We at Pretiorates are always delighted to share our thoughts on the markets with you—thoughts that we hope will serve as a useful compass for your investment decisions. But of course, we too rely on input from which we distill our assessments. Among the sources we find particularly valuable is cycle analyst Eric Hadik of InsiideTrackTrading. He has described the behavior of the U.S. dollar, gold, and Bitcoin (BTC.X) in a simple and intuitive way: They function like the game of rock, paper, and scissors. Each can beat the other—and one is always on top.
We have attempted to translate this theory into a trend model using our own strength indicators. It quickly became apparent: one of these assets always takes on the role of favorite—but can rarely defend this position over the long term. As soon as one of the three candidates reaches full strength of 100%, the leading role is usually passed on again. And the dynamic seems to work the same way on the other end of the spectrum: absolute weakness at 0% is only evident for a short time. What’s important for trend analysis, however, is that whoever is at the very bottom usually doesn’t stay there long.
Given current events, it’s hardly surprising that the U.S. dollar is currently gaining strength and is likely to remain in the lead for the foreseeable future.

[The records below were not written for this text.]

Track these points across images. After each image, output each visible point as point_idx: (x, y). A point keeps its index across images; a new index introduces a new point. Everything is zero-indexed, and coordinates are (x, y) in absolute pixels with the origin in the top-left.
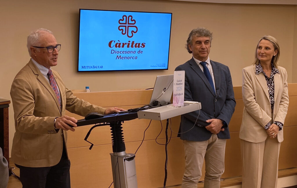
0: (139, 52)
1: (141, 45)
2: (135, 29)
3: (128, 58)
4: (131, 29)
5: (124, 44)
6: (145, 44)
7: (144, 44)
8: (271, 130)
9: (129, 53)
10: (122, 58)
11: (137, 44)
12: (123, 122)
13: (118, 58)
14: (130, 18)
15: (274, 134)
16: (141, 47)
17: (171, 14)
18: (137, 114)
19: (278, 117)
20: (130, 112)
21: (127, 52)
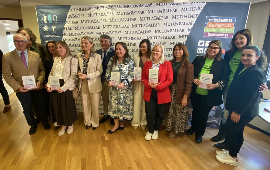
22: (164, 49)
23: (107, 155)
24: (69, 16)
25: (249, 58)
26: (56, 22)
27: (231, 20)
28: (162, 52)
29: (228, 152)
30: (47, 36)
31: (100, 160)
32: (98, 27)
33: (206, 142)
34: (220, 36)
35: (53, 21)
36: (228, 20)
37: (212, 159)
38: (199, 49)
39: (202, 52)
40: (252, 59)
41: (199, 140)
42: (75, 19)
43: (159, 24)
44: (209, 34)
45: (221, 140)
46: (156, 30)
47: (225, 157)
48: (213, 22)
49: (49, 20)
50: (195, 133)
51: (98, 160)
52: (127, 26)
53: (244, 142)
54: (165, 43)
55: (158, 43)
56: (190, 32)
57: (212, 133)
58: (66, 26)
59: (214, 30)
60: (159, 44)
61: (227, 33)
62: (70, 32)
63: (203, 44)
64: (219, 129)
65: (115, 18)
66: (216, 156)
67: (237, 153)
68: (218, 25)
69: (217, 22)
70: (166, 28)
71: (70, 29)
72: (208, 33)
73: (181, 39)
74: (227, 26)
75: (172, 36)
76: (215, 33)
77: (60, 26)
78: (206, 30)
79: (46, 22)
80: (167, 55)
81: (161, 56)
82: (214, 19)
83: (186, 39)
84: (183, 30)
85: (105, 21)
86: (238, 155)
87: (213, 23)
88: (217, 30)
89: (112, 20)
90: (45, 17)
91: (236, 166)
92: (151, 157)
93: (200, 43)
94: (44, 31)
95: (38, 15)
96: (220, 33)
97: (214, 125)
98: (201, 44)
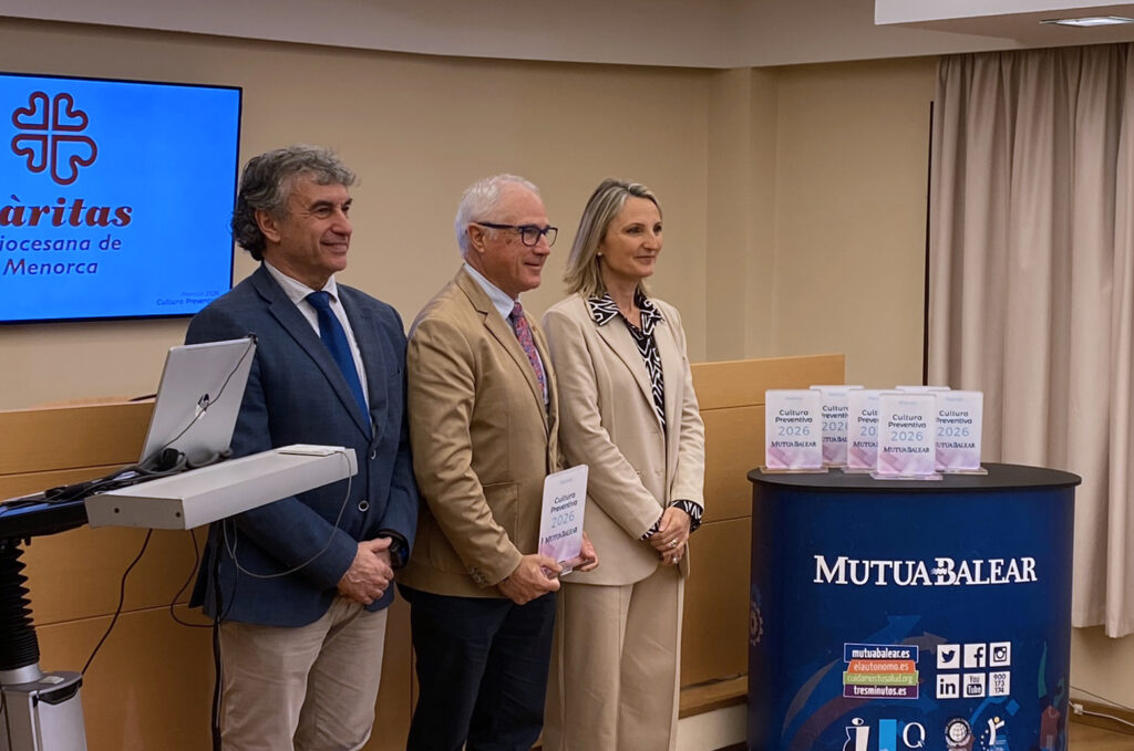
0: (104, 245)
1: (111, 216)
2: (84, 151)
3: (60, 268)
4: (66, 149)
5: (36, 213)
6: (130, 210)
7: (125, 210)
8: (670, 528)
9: (61, 248)
10: (30, 268)
11: (93, 210)
12: (28, 543)
13: (15, 270)
14: (63, 103)
15: (677, 543)
16: (114, 221)
17: (238, 92)
18: (83, 507)
19: (683, 483)
20: (55, 499)
21: (51, 244)
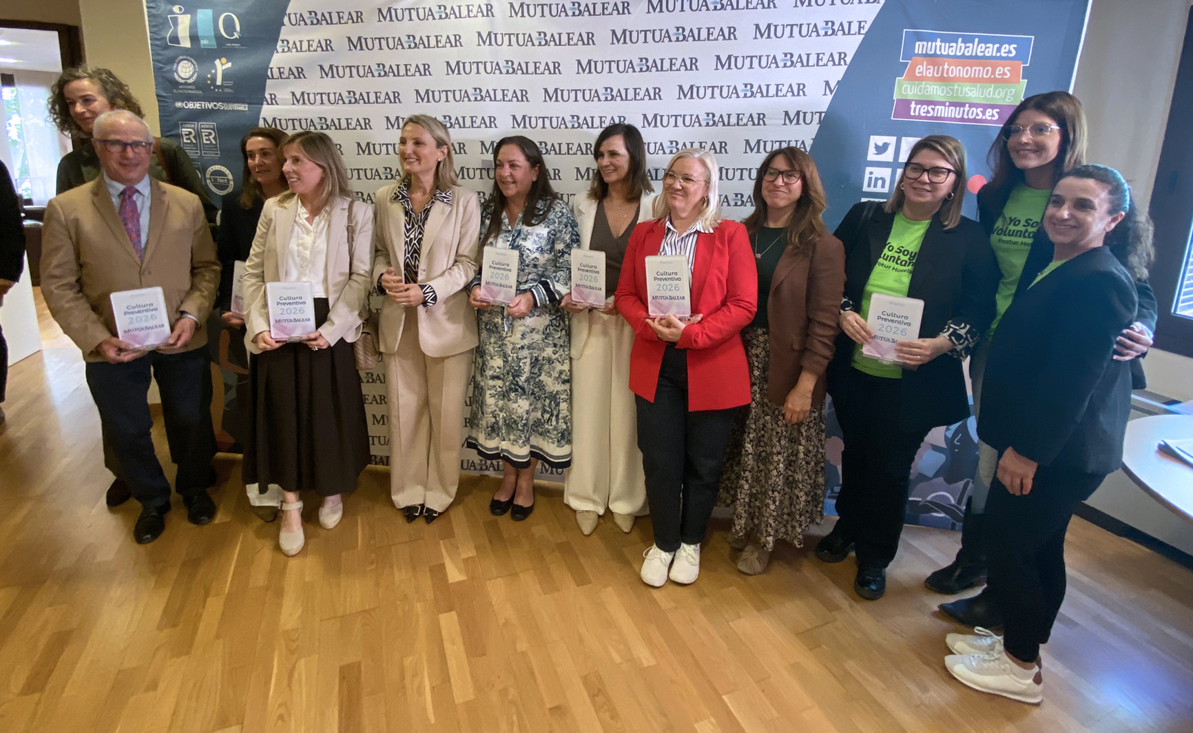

Bitcoin, on the other hand, had temporarily taken the lead back in April, but May turned out to be anything but a merry month. The strength index suggests that little will change in this regard for the time being.

It is equally unsurprising that the third member of the trio, gold, had to endure a dismal spring. But—and here comes the big “but”—the strength index has nearly reached its absolute low. If this dynamic continues, there is a high probability that the precious metal will next take the lead. Gold could thus rise again from substitute to captain.

This assessment may be based on the principle of “hope for the gold bugs.” But let’s try to confirm it based on current events: If the U.S. dollar were to actually cede its leading role to gold and enter a consolidation phase in the coming weeks, gold would very likely benefit from this. The trigger could be of a geopolitical nature. Perhaps the parties involved in the Iran conflict will come to their senses after all. This would also ease inflationary pressure, and US Treasury yields could fall. Of course, this, too, is to some extent based on the principle of “hope.” Yet the reliable “Balance of Power” indicator from the US bond market has just generated a sell signal for US Treasury yields…

The Bitcoin cycle has also been working very well recently and suggests that the cryptocurrency—barring technical rebounds—can likely not expect a sustained upward trend until the fall.

Gold bugs can therefore hope that the cycles will continue to function in the coming months as they have in recent years.
Another question is currently pressing: Following the minor tremors of the past few days, should equity investors also expect a correction?
If we analyze the current asset strategy of hedge funds, they continue to show their bullish side. Long investments clearly outweigh short positions. Hedge funds are thus betting on further rising stock prices.

The smart investors—that is, those who tend to position themselves discreetly in the background with large investments—are not accumulating further. However, the indicator’s red area suggests that the market has recently overreacted on the selling side. This would make a rising index quite likely.

Of course, optimism has waned along with the recent decline in stock indices. Yet it remains on the positive side. Accordingly, Wall Street is expected to remain resilient.

But let’s not kid ourselves: The war with Iran has led to an energy shock. While this is currently still relatively mild, the disruption to oil exports through the Strait of Hormuz could only be mitigated because many nations—particularly China and the U.S.—are drawing on their oil reserves, with China importing significantly less and the U.S. simultaneously exporting significantly more. But these reserves are not bottomless. In the second half of the year, we will be heading from a supply deficit toward a shortage unless the Strait of Hormuz reopens soon. Then consumers’ already strained wallets are likely to come under even greater pressure. And we know from previous observations: Consumers’ real income correlates strongly with the stock market. If people cannot save, they can also invest significantly less. Investors would therefore be well advised to take profits as markets rise again.